Et le régime des fonctionnaires ?

Considérant que les dernières réformes ont déjà initié un rapprochement des règles du public et du privé et constatant un taux de remplacement proche entre les salariés du secteur privé (74,5 %) et les salariés civils du secteur public (75,2 % pour la génération 1942), peu de mesures concernent le secteur public. Pour autant, ce taux de remplacement est à prendre avec précaution, notamment du fait que dans la fonction publique, c’est le dernier salaire (dans les six derniers mois) qui est pris en compte - lequel a pu être relevé peu avant le départ à la retraite. Quoi qu’il en soit, une meilleure lisibilité des modes de calcul de la pension des fonctionnaires est demandée. La commission juge possible d’allonger la durée de traitement de référence aux dix dernières années, contre six mois hors primes actuellement, et l’intégration dans la pension des primes des fonctionnaires - qui ne sont d’ailleurs pas soumises à cotisation. 

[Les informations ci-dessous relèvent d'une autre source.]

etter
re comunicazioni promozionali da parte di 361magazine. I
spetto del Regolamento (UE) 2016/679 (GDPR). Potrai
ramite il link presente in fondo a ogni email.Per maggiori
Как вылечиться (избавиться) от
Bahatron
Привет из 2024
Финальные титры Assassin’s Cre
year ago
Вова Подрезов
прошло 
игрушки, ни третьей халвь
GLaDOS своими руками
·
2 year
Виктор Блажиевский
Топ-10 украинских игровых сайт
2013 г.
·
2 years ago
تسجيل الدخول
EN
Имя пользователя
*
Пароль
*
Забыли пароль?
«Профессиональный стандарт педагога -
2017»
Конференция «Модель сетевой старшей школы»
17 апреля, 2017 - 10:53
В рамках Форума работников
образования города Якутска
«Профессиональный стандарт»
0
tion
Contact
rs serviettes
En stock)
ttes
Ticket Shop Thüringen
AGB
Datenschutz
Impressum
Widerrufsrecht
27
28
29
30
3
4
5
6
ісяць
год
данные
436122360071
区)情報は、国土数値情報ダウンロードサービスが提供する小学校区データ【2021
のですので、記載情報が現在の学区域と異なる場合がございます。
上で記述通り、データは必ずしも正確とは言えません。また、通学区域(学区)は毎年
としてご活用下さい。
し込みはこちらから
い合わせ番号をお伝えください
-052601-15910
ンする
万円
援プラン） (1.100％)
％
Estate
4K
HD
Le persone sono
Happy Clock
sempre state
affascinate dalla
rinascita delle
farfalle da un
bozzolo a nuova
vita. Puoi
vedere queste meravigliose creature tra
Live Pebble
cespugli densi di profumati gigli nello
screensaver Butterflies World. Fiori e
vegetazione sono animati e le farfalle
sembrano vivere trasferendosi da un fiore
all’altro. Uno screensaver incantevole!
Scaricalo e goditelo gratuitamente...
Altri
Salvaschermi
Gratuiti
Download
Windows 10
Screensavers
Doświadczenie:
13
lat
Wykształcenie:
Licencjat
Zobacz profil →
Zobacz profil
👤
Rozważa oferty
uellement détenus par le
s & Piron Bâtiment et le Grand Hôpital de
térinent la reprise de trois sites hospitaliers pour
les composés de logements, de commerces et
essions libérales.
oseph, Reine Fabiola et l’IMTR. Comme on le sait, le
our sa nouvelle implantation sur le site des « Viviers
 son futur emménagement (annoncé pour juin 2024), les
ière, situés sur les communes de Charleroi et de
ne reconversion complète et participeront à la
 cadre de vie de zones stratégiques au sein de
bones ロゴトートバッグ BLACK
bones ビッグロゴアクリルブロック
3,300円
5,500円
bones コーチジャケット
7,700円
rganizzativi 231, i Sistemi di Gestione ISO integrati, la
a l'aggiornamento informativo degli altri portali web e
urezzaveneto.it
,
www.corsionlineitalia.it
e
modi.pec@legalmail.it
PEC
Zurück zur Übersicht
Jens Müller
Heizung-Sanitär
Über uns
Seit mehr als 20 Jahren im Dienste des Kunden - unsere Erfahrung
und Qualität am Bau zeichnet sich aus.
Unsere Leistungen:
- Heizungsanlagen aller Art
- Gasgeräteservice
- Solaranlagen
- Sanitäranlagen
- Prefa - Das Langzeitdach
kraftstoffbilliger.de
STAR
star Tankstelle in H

Aléas de carrière et simplification.

Une série de mesures est également avancée pour prendre en compte la situation des jeunes, des polypensionnés, les aléas de carrière (chômage, maladie…) et pour encourager l’emploi des seniors et prendre en compte la pénibilité. Le rapport Moreau souhaite également que l’information des assurés soit améliorée notamment par la création d’un compte individuel retraite en ligne, tous régimes, et par la mise en place d’une demande unique de liquidation de la pension.

Les sujets qui fâchent sont donc évités et les experts ne voient dans ce rapport que des « mesurettes ». Après la deuxième conférence sociale se tenant ces 20 et 21 juin, la prochaine étape est le dépôt du projet de loi en septembre prochain.  

(1) Les pensions de retraite ont été versées à 16,4 millions de retraités en 2011, représentant 271 milliards d’euros (13,6 % du PIB) dont les trois quarts sont versés par les régimes de base et le quart restant par les complémentaires. Le montant moyen de la pension est de 1.256 euros par mois (1.603 euros pour les hommes et 932 euros pour les femmes).

(2) Le taux réduit de 6,6 % concerne les retraités non exonérés de taxe d’habitation et dont l’impôt sur le revenu est supérieur à 61 euros en 2011, soit 56 % des retraités, le solde étant exonéré ou assujetti à un taux de 3,8 %.